Top of Available data

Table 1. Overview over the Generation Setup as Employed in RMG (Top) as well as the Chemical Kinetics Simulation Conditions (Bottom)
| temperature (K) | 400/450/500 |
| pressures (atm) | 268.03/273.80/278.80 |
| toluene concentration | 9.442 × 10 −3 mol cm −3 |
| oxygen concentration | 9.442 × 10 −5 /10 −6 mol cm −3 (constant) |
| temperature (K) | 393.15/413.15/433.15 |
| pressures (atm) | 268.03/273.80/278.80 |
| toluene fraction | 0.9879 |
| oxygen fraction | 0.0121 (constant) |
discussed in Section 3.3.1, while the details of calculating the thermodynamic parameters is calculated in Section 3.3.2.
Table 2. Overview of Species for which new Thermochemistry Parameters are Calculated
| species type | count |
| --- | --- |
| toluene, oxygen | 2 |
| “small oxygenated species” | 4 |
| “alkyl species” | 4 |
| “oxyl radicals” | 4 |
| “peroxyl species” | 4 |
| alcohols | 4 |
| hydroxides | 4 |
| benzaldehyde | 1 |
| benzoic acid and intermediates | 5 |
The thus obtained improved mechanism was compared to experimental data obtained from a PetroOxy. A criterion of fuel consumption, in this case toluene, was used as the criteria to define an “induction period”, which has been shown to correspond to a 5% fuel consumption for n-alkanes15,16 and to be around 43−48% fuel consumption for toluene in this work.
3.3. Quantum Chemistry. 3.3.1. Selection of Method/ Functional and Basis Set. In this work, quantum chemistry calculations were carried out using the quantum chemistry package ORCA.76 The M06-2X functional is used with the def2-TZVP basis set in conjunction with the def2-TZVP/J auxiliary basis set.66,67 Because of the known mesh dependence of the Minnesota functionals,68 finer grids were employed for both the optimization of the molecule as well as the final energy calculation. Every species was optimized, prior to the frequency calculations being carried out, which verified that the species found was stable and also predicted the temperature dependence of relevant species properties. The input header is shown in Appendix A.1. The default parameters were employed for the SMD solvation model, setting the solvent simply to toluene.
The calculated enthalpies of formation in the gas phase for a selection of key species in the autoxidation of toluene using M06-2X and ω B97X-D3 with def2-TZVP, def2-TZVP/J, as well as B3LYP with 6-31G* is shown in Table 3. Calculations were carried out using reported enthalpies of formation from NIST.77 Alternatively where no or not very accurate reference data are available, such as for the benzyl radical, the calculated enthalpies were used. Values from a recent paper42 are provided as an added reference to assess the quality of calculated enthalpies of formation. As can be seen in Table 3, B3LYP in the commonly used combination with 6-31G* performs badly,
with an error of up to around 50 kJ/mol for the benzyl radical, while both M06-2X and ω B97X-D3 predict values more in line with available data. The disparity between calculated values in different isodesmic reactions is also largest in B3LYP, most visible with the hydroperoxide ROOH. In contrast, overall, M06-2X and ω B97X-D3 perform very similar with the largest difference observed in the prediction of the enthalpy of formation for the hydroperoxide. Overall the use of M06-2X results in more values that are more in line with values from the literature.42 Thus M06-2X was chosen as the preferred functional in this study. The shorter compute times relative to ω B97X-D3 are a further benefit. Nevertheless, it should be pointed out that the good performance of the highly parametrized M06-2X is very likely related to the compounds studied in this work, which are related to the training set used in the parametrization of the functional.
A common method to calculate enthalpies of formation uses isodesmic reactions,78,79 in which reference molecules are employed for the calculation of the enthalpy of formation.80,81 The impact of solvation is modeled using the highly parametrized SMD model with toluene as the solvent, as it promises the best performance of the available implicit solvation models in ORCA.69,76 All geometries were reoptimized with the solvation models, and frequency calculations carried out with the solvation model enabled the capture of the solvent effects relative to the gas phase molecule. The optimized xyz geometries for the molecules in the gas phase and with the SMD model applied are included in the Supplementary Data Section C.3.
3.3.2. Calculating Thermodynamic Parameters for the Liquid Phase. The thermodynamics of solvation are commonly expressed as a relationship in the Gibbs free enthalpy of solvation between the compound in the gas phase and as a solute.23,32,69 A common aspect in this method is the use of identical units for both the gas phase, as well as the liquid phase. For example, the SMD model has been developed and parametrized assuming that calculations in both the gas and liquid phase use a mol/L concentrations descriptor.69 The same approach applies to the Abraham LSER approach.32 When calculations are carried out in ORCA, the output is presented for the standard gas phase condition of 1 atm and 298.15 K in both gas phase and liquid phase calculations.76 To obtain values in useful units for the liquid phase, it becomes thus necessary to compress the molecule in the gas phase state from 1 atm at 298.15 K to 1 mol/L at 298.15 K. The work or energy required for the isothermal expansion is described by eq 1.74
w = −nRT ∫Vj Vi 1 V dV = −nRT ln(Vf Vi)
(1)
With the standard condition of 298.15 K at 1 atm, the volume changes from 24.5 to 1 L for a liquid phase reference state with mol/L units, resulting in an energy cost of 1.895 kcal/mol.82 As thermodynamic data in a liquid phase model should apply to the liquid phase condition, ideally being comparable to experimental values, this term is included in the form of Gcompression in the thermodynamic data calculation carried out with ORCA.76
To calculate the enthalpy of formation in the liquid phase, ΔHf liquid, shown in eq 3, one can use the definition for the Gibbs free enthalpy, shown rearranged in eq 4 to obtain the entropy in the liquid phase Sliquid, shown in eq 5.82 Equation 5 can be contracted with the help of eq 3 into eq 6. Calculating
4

Bottom of Available data
Top of Available data

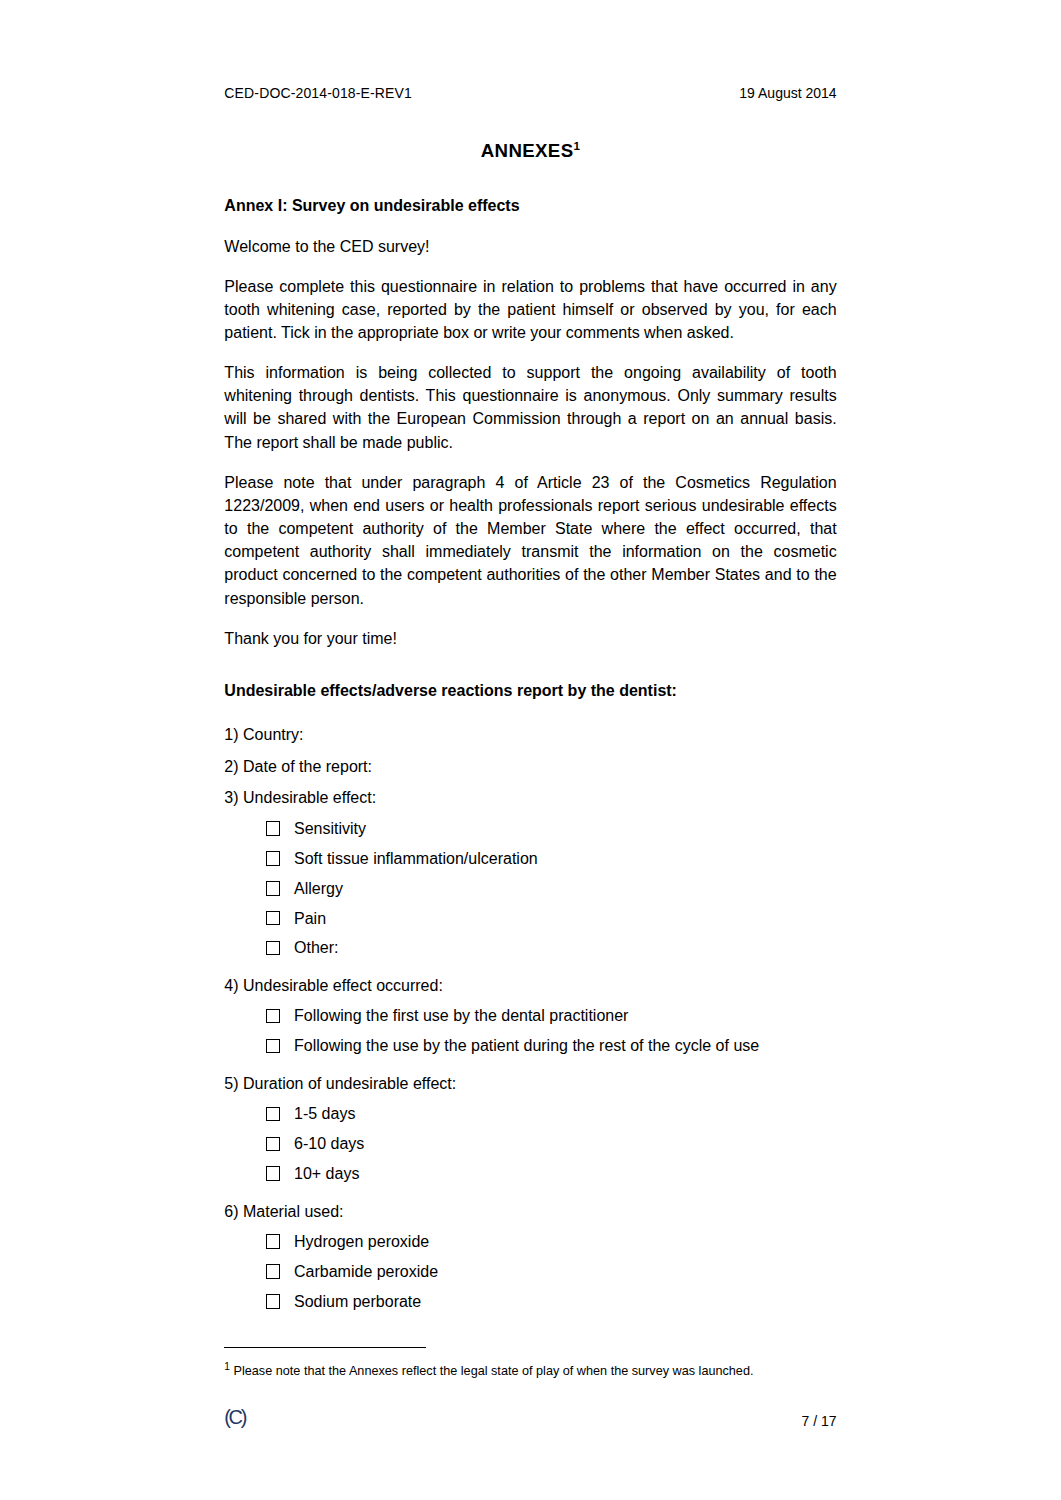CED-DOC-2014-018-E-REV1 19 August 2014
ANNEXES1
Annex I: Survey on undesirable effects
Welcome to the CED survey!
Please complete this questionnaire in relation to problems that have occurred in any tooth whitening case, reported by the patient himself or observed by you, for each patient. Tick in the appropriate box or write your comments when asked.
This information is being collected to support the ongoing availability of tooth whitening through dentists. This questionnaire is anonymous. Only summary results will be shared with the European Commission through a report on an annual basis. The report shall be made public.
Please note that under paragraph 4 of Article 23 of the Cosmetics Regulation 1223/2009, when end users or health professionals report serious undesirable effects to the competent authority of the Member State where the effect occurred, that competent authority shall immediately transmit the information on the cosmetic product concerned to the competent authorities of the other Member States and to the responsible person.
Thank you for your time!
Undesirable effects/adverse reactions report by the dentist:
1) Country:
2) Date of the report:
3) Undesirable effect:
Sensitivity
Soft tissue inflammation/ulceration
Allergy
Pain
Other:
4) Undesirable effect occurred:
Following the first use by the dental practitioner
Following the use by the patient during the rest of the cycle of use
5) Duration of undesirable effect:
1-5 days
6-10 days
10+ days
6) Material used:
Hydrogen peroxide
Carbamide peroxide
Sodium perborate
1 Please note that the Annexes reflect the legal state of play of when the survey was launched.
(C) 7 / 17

Bottom of Available data

Exercise requirements :: The lines above that hold the string "Please" are to be located and copied.

Your solution ::
Please complete this questionnaire in relation to problems that have occurred in any tooth whitening case, reported by the patient himself or observed by you, for each patient. Tick in the appropriate box or write your comments when asked.
Please note that under paragraph 4 of Article 23 of the Cosmetics Regulation 1223/2009, when end users or health professionals report serious undesirable effects to the competent authority of the Member State where the effect occurred, that competent authority shall immediately transmit the information on the cosmetic product concerned to the competent authorities of the other Member States and to the responsible person.
1 Please note that the Annexes reflect the legal state of play of when the survey was launched.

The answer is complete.